Les causes possibles incluent des micro-calculs biliaires non visibles à l’échographie standard, une cholangite biliaire primitive (maladie auto-immune des petits canaux biliaires), ou plus rarement un obstacle tumoral débutant. Un bilan complémentaire avec dosage de la bilirubine, des phosphatases alcalines, et parfois une IRM des voies biliaires permet d’avancer dans le diagnostic.

Dosage des gamma GT : comment interpréter les résultats en contexte

Les valeurs de référence varient selon les laboratoires. On retient généralement un seuil inférieur à 55 UI/L chez l’homme et inférieur à 38 UI/L chez la femme. Ces seuils ne sont pas absolus : une valeur légèrement au-dessus chez une personne sous traitement antiépileptique n’a pas la même signification qu’une valeur trois fois supérieure à la normale chez un patient sans médicament.

L’interprétation repose sur le croisement avec d’autres marqueurs du bilan hépatique :

  • GGT élevée + ALAT/ASAT normales : orientation métabolique ou médicamenteuse en priorité
  • GGT élevée + phosphatases alcalines élevées : suspicion de cholestase, exploration des voies biliaires nécessaire
  • GGT élevée + transaminases élevées : atteinte hépatique active à explorer sans délai (hépatite, toxicité médicamenteuse sévère, alcool)

Un dosage unique ne suffit jamais à poser un diagnostic.
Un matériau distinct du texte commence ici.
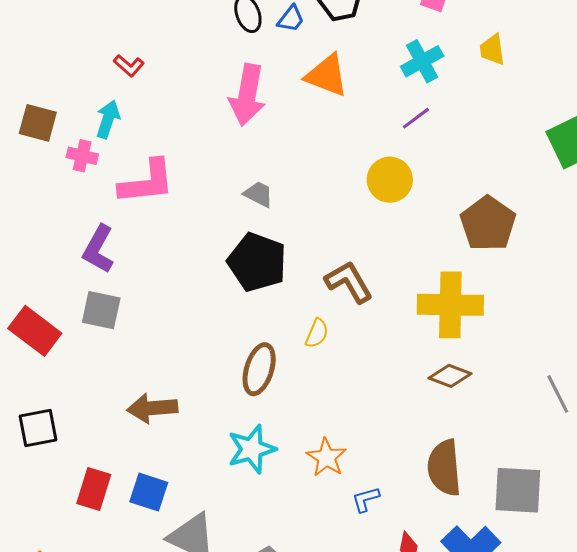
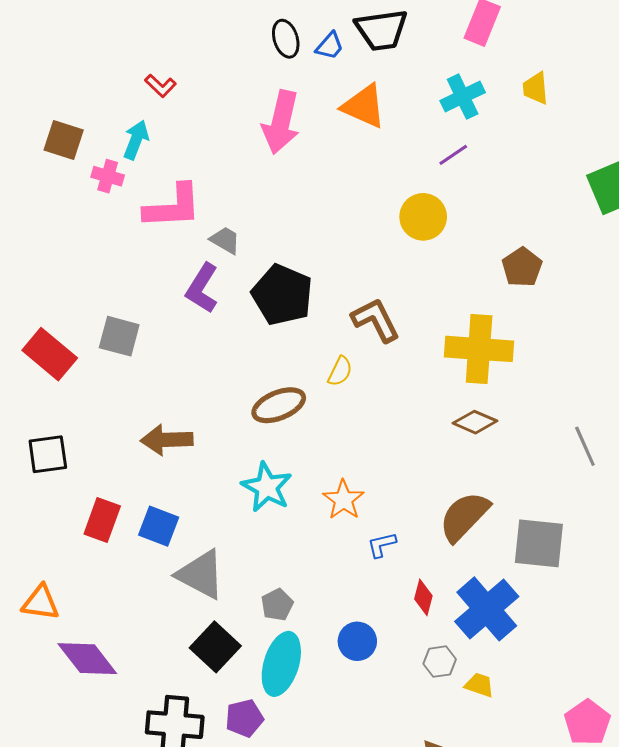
gray trapezoid: (258, 194) -> (225, 240), moved
brown pentagon: (488, 224) -> (522, 267), size x0.7
purple L-shape: (98, 249) -> (202, 288), moved
brown ellipse: (259, 369) -> (279, 405), turned 48
cyan star: (252, 449) -> (267, 487), turned -30
brown semicircle: (444, 468) -> (464, 516), turned 46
Le médecin demande généralement un contrôle à distance, idéalement après suppression d’un facteur identifié (arrêt d’un médicament suspect, modification alimentaire), pour évaluer la tendance.
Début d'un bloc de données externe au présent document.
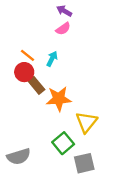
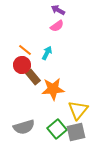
gray semicircle: (19, 157) -> (24, 127), moved
gray square: (84, 163) -> (76, 132), moved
Une gamma glutamyl transférase élevée sans autre anomalie biologique visible traduit le plus souvent un foie sollicité par un excès métabolique silencieux ou un médicament inducteur, bien avant qu’une maladie hépatique ne devienne symptomatique. Le réflexe le plus utile reste de vérifier la liste des traitements en cours et de faire évaluer les paramètres du syndrome métabolique (tour de taille, glycémie à jeun, triglycérides) lors de la consultation de suivi.